Su muerte marca el cierre de una carrera atravesada por el talento, la disciplina y una presencia escénica que nunca se apagó.

Un actor total, entre la emoción, la comedia y el drama
Dueño de una versatilidad poco común, Brandoni construyó personajes memorables tanto en el cine como en la televisión y el teatro. Fue protagonista de clásicos como La tregua, La Patagonia rebelde, Esperando la carroza y Made in Argentina, combinando humor, sensibilidad y profundidad. En TV brilló en más de 50 ficciones, desde Mi cuñado hasta Un gallo para Esculapio, consolidando una carrera que también incluyó 62 películas y un lugar central en la escena teatral argentina.

Del exilio a la militancia: una vida también atravesada por la política
Formado en el Conservatorio Nacional, comenzó a actuar a los 20 años y nunca dejó el oficio. Durante la última dictadura fue censurado y en 1974 debió exiliarse en México por amenazas de la Triple A. De regreso en el país, profundizó su compromiso político: fue secretario general de la Asociación Argentina de Actores y militante de la UCR.
En 1997 fue elegido diputado nacional y años después integró distintas listas electorales, hasta convertirse en parlamentario del Mercosur en 2023.
Un presente activo hasta el final
Lejos de retirarse, Brandoni seguía trabajando a los 86 años.
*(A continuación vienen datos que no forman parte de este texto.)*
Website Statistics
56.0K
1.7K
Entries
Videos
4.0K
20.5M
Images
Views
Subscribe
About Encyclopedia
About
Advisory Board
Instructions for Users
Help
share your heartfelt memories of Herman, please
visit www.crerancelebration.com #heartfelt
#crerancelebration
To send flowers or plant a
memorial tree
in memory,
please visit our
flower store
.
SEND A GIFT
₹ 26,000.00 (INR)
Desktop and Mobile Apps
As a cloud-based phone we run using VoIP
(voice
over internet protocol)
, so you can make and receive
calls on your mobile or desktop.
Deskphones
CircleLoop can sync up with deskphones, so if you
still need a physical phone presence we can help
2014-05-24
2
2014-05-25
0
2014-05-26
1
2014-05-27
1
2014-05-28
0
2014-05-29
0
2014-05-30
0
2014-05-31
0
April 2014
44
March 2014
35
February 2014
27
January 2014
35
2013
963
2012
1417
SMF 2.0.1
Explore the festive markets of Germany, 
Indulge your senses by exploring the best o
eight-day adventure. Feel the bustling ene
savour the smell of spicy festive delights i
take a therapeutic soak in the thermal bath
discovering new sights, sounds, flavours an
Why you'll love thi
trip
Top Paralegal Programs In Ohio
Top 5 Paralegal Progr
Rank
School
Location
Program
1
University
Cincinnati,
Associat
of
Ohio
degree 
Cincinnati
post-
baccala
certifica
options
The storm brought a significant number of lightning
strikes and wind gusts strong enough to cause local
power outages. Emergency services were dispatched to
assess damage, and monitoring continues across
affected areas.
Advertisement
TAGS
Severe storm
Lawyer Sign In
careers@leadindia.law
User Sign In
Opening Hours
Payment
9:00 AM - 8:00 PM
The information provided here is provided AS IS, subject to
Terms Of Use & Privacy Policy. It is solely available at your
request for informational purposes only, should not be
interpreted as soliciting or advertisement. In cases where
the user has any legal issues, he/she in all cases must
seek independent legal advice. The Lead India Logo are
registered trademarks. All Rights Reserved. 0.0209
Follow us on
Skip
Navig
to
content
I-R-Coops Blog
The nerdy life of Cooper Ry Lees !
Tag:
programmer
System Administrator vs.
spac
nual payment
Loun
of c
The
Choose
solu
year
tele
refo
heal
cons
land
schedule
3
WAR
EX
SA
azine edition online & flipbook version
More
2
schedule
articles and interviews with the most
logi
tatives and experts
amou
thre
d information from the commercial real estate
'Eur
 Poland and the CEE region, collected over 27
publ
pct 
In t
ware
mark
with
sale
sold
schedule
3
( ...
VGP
Además del éxito teatral en la calle Corrientes, venía de estrenar la película Parque Lezama junto a Eduardo Blanco y celebraba la repercusión de Nada, donde compartió escenas con Robert De Niro. Su vigencia fue una constante: supo adaptarse a nuevos formatos sin perder su identidad artística ni su ética de trabajo.

El legado de un "cortador de tickets" que marcó generaciones
Con una carrera que atravesó generaciones, Brandoni fue mucho más que un actor: fue un símbolo del oficio. En el teatro, su nombre garantizaba salas llenas; en la pantalla, personajes inolvidables. Hincha de River, de origen humilde y con una historia personal atravesada por el esfuerzo, dejó una marca indeleble en la cultura argentina. Su legado combina talento, compromiso y una entrega absoluta al arte hasta el último día.